Places of worship were closed under the rules of lockdown, resulting in protests in some Indian states, but resistance has been noticeably absent in Kerala – in part, perhaps, because its chief minister, Pinarayi Vijayan, consulted with local faith leaders about the closures. Shailaja says Kerala’s high literacy level is another factor: “People understand why they must stay at home. You can explain it to them.”
The Indian government plans to lift the lockdown on 17 May (the date has been extended twice). After that, she predicts, there will be a huge influx of Malayalis to Kerala from the heavily infected Gulf region. “It will be a great challenge, but we are preparing for it,” she says. There are plans A, B and C, with plan C – the worst-case scenario – involving the requisitioning of hotels, hostels and conference centres to provide 165,000 beds. If they need more than 5,000 ventilators, they will struggle – although more are on order – but the real limiting factor will be manpower, especially when it comes to contact tracing. “We are training up schoolteachers,” Shailaja says.

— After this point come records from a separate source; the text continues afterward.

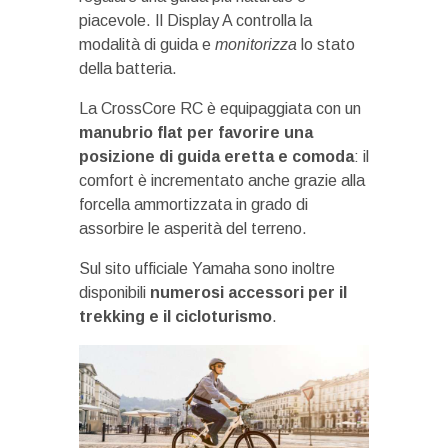
piacevole. Il Display A controlla la
modalità di guida e
monitorizza
lo stato
della batteria.
La CrossCore RC è equipaggiata con un
manubrio flat per favorire una
posizione di guida eretta e comoda
: il
comfort è incrementato anche grazie alla
forcella ammortizzata in grado di
assorbire le asperità del terreno.
Sul sito ufficiale Yamaha sono inoltre
disponibili
numerosi accessori per il
trekking e il cicloturismo
.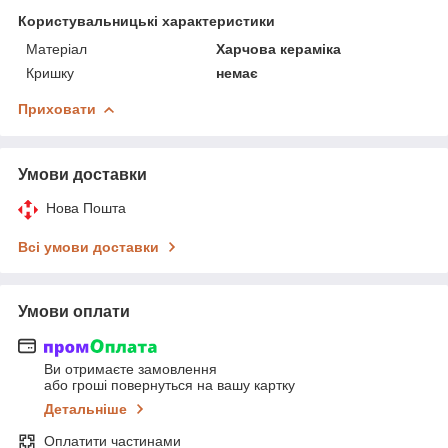
Користувальницькі характеристики
Матеріал
Харчова кераміка
Кришку
немає
Приховати
Умови доставки
Нова Пошта
Всі умови доставки
Умови оплати
Ви отримаєте замовлення
або гроші повернуться на вашу картку
Детальніше
Оплатити частинами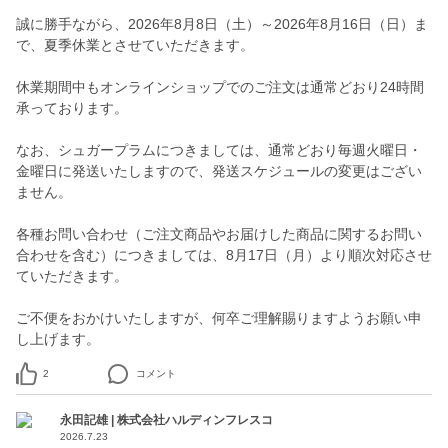
誠に勝手ながら、2026年8月8日（土）～2026年8月16日（日）ま
で、夏季休業とさせていただきます。
休業期間中もオンラインショップでのご注文は通常どおり24時間
承っております。
なお、シュガープラムにつきましては、通常どおり毎週火曜日・
金曜日に発送いたしますので、発送スケジュールの変更はござい
ません。
各種お問い合わせ（ご注文商品やお届けした商品に関するお問い
合わせを含む）につきましては、8月17日（月）より順次対応させ
ていただきます。
ご不便をおかけいたしますが、何卒ご理解賜りますようお願い申
2
コメント
永田記雄 | 株式会社ハルディンフレスコ
2026.7.23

Once the second wave has passed – if, indeed, there is a second wave – these teachers will return to schools. She hopes to do the same, eventually, because her ministerial term will finish with the state elections a year from now. Since she does not think the threat of Covid-19 will subside any time soon, what secret would she like to pass on to her successor? She laughs her infectious laugh, because the secret is no secret: “Proper planning.”
• This article was amended on 14 May 2020 to correct the figure for the UK’s GDP per capita. It was originally given as £40,400, but this is the figure in US dollars.